Thursday, October 28, 2004

Airport to join inquiry into worker's maiming



By Jim Hannah
Enquirer staff writer

HEBRON - Airport officials said Wednesday that in addition to any federal or state investigations, they would probe an accident at a runway expansion project that critically injured a North College Hill electrician.

A spokesman for the Cincinnati/Northern Kentucky International Airport said the airport is trying to determine how electrician John Boggess was shocked Tuesday when installing new lights for the project.

Attorney Phil Taliaferro of Covington, who represents Boggess, said his client was shocked after reaching into a manhole. Boggess, who remained in critical condition at University Hospital Wednesday evening, had to have most of his left arm amputated because of severe burns and may lose the fingers on his right hand.

The state Environmental & Public Protection Cabinet investigates alleged violations of Occupational Safety & Health Administration regulations in Kentucky.

"We don't know what we are going to do until the investigation is complete; OSHA does an incredible job of investigating and has been successful in preventing future problems," Taliaferro said. "We believe OSHA will investigate this, and we will cooperate with them, and they will be able to talk with John Boggess at the critical care burn unit."
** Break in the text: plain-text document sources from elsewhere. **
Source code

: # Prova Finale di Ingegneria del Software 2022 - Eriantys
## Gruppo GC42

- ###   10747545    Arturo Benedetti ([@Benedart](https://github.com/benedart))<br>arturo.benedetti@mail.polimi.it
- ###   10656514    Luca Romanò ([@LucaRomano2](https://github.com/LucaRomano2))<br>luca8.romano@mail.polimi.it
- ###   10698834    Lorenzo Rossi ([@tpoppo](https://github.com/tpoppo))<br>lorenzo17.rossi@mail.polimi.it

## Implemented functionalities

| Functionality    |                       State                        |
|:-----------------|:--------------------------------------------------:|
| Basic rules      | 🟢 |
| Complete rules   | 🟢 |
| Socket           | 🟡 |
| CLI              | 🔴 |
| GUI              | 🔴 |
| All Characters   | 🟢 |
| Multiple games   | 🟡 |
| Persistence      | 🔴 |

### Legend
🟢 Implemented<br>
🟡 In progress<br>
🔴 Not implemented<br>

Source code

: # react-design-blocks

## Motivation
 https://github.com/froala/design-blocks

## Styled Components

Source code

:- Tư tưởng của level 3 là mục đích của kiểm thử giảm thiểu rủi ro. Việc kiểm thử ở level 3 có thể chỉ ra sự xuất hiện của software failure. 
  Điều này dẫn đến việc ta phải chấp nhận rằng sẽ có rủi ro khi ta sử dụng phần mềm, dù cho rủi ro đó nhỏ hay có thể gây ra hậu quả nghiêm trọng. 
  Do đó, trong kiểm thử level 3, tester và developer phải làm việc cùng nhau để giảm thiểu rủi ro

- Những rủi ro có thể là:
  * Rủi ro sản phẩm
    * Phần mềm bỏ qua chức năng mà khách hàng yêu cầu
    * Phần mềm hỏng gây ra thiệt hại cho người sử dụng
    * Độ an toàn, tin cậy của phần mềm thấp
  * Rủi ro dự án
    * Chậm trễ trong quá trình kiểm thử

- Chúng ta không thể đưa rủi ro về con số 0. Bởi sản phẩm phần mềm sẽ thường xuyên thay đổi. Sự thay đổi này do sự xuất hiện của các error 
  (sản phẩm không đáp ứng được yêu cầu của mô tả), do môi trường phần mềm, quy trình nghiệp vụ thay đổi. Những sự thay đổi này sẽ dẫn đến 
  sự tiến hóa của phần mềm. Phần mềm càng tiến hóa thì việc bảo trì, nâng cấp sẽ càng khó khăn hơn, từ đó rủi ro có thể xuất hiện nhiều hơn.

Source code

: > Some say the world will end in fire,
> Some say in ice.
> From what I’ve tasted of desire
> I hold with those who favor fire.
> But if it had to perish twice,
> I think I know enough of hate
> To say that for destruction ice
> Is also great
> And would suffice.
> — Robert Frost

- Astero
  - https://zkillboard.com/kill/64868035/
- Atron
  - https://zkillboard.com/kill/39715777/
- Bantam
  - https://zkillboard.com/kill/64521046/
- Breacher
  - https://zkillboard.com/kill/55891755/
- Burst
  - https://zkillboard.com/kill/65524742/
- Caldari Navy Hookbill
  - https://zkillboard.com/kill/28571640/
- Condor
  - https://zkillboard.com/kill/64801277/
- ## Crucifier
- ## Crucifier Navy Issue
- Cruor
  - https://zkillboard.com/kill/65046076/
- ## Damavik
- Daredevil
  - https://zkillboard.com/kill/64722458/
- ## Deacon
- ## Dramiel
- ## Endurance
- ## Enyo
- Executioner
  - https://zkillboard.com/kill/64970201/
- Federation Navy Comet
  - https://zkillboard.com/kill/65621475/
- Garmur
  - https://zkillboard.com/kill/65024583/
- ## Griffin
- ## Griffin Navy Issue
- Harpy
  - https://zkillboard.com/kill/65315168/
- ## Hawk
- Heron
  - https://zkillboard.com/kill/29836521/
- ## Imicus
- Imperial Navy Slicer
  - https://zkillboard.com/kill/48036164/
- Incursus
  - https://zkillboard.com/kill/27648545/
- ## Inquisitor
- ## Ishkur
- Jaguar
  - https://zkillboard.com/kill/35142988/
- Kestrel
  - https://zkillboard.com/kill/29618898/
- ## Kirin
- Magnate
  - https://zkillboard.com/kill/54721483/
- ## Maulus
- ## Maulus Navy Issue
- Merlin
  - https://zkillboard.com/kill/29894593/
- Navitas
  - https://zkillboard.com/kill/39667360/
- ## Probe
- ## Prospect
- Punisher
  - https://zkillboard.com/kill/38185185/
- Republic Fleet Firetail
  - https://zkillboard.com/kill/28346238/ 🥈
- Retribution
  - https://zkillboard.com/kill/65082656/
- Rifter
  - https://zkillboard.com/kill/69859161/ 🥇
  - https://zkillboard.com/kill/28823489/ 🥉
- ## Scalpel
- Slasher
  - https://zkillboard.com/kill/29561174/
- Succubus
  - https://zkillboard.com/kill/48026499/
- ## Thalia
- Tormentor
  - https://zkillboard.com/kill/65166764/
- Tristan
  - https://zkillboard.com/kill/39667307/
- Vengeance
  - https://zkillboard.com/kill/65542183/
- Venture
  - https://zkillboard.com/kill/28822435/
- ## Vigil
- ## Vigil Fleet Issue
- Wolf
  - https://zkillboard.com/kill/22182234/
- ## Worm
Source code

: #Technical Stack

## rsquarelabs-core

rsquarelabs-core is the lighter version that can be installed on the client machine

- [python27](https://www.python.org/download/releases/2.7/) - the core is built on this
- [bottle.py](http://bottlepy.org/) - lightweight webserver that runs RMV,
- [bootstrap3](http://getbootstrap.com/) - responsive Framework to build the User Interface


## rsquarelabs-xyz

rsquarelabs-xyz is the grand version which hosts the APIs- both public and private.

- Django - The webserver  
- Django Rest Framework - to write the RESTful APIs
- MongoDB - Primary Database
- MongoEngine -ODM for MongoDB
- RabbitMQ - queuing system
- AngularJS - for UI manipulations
Airport spokesman Ted Bushelman said the airport will aggressively investigate. Boggess works for Unicustom of Fairfield, a subcontractor helping to build the runway expansion.

Boggess' wife, Cindy, said she was upset state officials charged with enforcing workplace safety laws were not immediately notified of her husband's injuries.

"I cannot imagine that safety rules were complied with in light of his serious injuries," she said. "No one from the airport has contacted us, and I am concerned that all of the evidence may not be preserved."

Environmental & Public Protection Cabinet officials said they are only required to be notified if there is a death or more than two people are transported to the hospital.